# Thoughts on tamping



## vintagecigarman (Aug 10, 2009)

I wonder how other forum contributors feel about the importance of the pressure applied in the tamp?

I can agree that theoretically the tamp needs to be the same from shot to shot in the interests of uniformity, but is the actual pressure applied really that important?

My own view is that the major purpose of the tamp must be to ensure uniform progress of the water in the puck, and to eliminate or at least minimise channels that water can flow through more easily and quickly. So the tamp makes the coffee into a solid plug, and also seals the edges against the sides of the basket.

But once that is done, and I presume that 30 lbs of pressure can do that more than adequately, does any increase or variance in the pressure actually change anything? Surely once the solid plug is formed - at whatever pressure - any increase in the pressure applied (unless it is absolutely tremendous) is going to have no difference to the density of the plug?

I look at it this way - if I take a bucket of sand and put a piece of wood on top of it and compress it by standing on it, it's going to make no difference to the density of the sand if two, or even three, people stand on top of it. It would take a power press to make any substantial difference. If this premise is true, then uniformity of tamp - provided a sealed plug is formed - becomes one of the most unimportant factors in making consistent coffee.

This is of interest to me because I've just moved from an Espro (which gives some guarantee of uniformity) to a conventional tamper, where presumably I'm getting more chance of variance between shots, but I've found no effect on either flow rate or quality of successive shots.

Anyone else got any views on this?


----------



## Eyedee (Sep 13, 2010)

Because you have just moved from the Espro you have an awareness of the required tamp pressure. You will also have "muscle memory" embedded in your brain from using the Espro, it's a bit like learning to play music, things happen sub-consciously because the muscles have been trained.

Ian


----------



## DavidS (Apr 8, 2010)

Tamping has always seemed like the least important part to me... Way over rated sometimes. How coarse the coffee is and how much will make the largest difference.

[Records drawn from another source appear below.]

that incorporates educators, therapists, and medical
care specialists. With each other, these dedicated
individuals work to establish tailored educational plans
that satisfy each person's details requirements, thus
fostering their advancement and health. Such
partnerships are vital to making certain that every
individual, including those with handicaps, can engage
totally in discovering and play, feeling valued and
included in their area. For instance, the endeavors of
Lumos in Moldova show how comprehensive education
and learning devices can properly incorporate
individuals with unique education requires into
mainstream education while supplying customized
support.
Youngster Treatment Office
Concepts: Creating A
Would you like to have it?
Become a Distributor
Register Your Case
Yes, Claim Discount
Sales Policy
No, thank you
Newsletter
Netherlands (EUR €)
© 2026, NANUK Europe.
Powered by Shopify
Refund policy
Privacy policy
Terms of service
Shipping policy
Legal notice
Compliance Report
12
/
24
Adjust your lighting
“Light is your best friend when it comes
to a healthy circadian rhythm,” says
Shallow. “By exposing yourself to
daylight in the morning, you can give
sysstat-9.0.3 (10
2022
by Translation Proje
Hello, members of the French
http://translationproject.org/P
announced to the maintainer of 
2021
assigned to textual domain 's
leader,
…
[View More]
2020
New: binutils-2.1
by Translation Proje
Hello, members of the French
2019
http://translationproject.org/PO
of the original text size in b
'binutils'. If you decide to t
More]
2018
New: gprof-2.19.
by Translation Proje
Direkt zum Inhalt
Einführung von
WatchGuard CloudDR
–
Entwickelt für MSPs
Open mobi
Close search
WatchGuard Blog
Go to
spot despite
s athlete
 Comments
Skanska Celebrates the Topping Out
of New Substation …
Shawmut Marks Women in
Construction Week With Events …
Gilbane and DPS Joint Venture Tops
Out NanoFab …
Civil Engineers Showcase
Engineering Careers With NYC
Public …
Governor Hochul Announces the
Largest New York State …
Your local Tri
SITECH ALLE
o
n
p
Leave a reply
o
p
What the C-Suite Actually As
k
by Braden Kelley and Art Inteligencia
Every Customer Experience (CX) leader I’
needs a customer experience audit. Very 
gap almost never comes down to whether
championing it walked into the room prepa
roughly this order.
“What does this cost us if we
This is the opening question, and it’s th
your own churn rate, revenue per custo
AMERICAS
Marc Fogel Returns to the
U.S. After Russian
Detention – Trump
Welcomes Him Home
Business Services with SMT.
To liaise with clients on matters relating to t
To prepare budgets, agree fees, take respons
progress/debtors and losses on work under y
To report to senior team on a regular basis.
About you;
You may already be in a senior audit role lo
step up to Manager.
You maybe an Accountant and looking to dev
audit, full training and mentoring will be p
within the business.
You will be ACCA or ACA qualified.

I've tested this, same coarsnes, one tamped the other not, and the un-tamped one was at most about 3 seconds quicker. The pour on the un-tamped was very messy compared to the tamped one though.


----------



## Glenn (Jun 14, 2008)

I find tension-restricted tampers great for consistency in a busy environment with a high turnover of staff where uniformity is hard to otherwise achieve.

However, given that a standard tamper offers flexibility this is my preferred option.

I don't subscribe to the theory that 1 tamp pressure fits all scenarios and vary my tamp depending on contributing factors that i would like to control.

Grind size has a large part to play and to offer true compaction some form of vibration may be required, not often achieved uniformly and may lead to channeling

The forming a plug with a standardised density (for an even extraction) fits the scenario portrayed above


----------